4) Behavioural Management


Effective teachers manage the classroom and other teaching sites in exemplary ways.


* Teachers need to be aware that they not only teach they also manage a classroom.

* Teachers employ teaching strategies to not only teach knowledge but social behaviour. To do this they should abide by appropriate behaviour and model the behaviour of the adult world.

* Teachers need to have positive professional relationships with their students and should create a nurturing environment.

* Teachers must provide students with the skills necessary to function in a classroom.
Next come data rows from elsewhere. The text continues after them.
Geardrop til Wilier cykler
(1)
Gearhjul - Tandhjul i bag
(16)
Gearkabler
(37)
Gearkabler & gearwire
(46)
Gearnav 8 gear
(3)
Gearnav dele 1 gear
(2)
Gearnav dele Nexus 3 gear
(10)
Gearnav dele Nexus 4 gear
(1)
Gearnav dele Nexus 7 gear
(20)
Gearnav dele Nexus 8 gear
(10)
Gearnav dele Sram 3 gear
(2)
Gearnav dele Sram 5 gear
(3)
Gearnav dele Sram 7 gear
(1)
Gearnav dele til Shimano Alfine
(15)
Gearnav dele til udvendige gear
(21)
Students need to be explicitly taught the appropriate skills and behaviour to function in the classroom and, later, in the adult world. The teachers are a model of this behaviour and must manage the students.

To develop this competency I will need to:
1) set out the rules of the classroom, and punishments if these rules should be broken, explicitly, although the students may play a role in developing them.
2) always be ready follow through with the punishment if one is necessary.
3) have other activities ready if the class is becoming un-manageable.
4) be fair and equal with enforcement of rules, don’t pick on one particular person.
5) behave in a manner that students can respect and follow.
6) be aware of the schools policies and rules about behaviour management.
7) look confident even if you’re not.
8) re-enforce ‘good’ behaviour.

Strengths and Weaknesses of this competency:
The strength of this competency is that it re-enforces the idea that teachers should model the appropriate behaviour, that student behaviour is their responsibility. The weakness is the unpredictable nature of student’s behaviour and the acknowledgement that teachers are only human and will make mistakes sometimes.

Current evidence of this competency:
In EPT107 we have gone through some non-verbal strategies for dealing with bad behaviour but I will come to know the policies of the school on my first prac.